Task objective:
According to the candidate market fit piece below, why is applying broadly to any plausible opening a weak strategy? Answer in one to three sentences.

Excerpt provided:
Content starts
Candidate Market Fit
A framework developed by Phyl Terry that applies the product-market fit concept to job search. Just as a product must identify the specific market where it resonates distinctly, a job seeker must identify the specific intersection of role, company stage, industry, and culture where their profile is genuinely differentiated. Most job seekers fail not from lack of skill but from lack of specificity.
The core argument
The default job search strategy is a net: apply broadly to anything that seems like a plausible match, hope something catches. The candidate market fit framework treats this as the equivalent of a product trying to appeal to everyone — diluted positioning, weak resonance, low conversion.
The alternative is a spear: identify a narrow target where the candidate is not merely qualified but distinctly suited. The fit intersection is typically defined by three to four attributes:
- Seniority level
- Company stage (seed, growth, enterprise)
- Industry domain or vertical
- Cultural working style (high autonomy, mission-driven, data-intensive, etc.)
Once the intersection is defined, the candidate can develop a pointed pitch to that narrow segment rather than a diluted pitch to everyone.
Content ends
Records shown:
Content starts
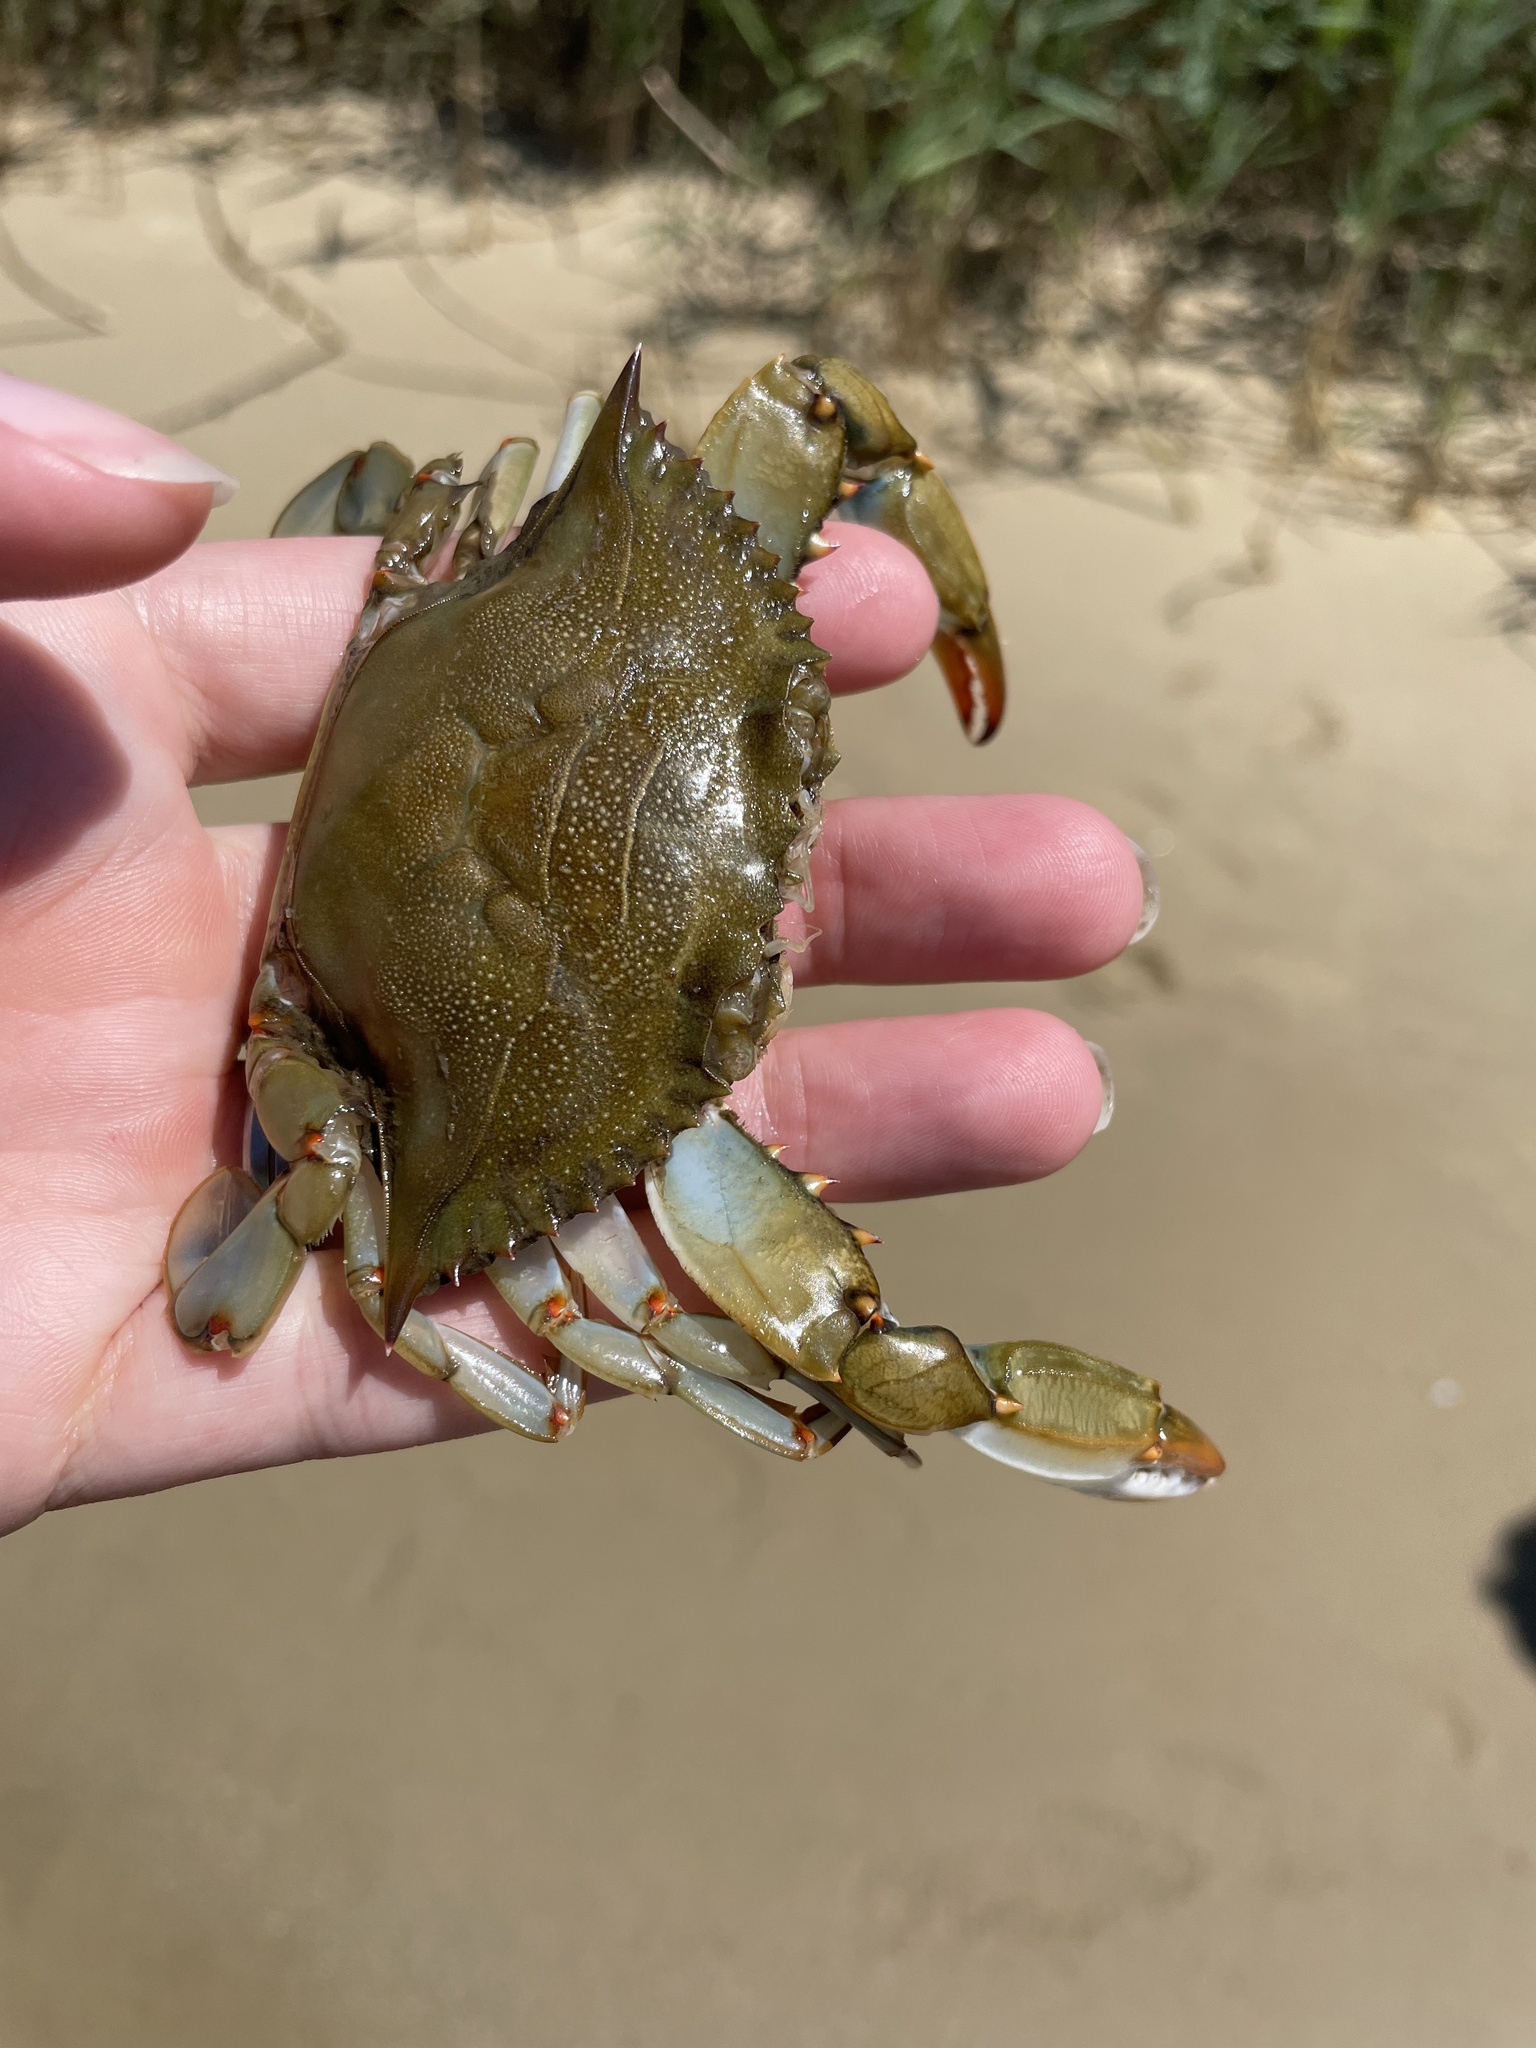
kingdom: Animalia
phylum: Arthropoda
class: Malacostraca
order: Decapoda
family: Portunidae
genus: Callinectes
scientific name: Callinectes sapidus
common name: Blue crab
Content ends
Answer space:
The framework compares this wide-net approach to a product trying to appeal to everyone. That leads to diluted positioning, weak resonance and low conversion. Most job seekers fail not from lack of skill but from lack of specificity.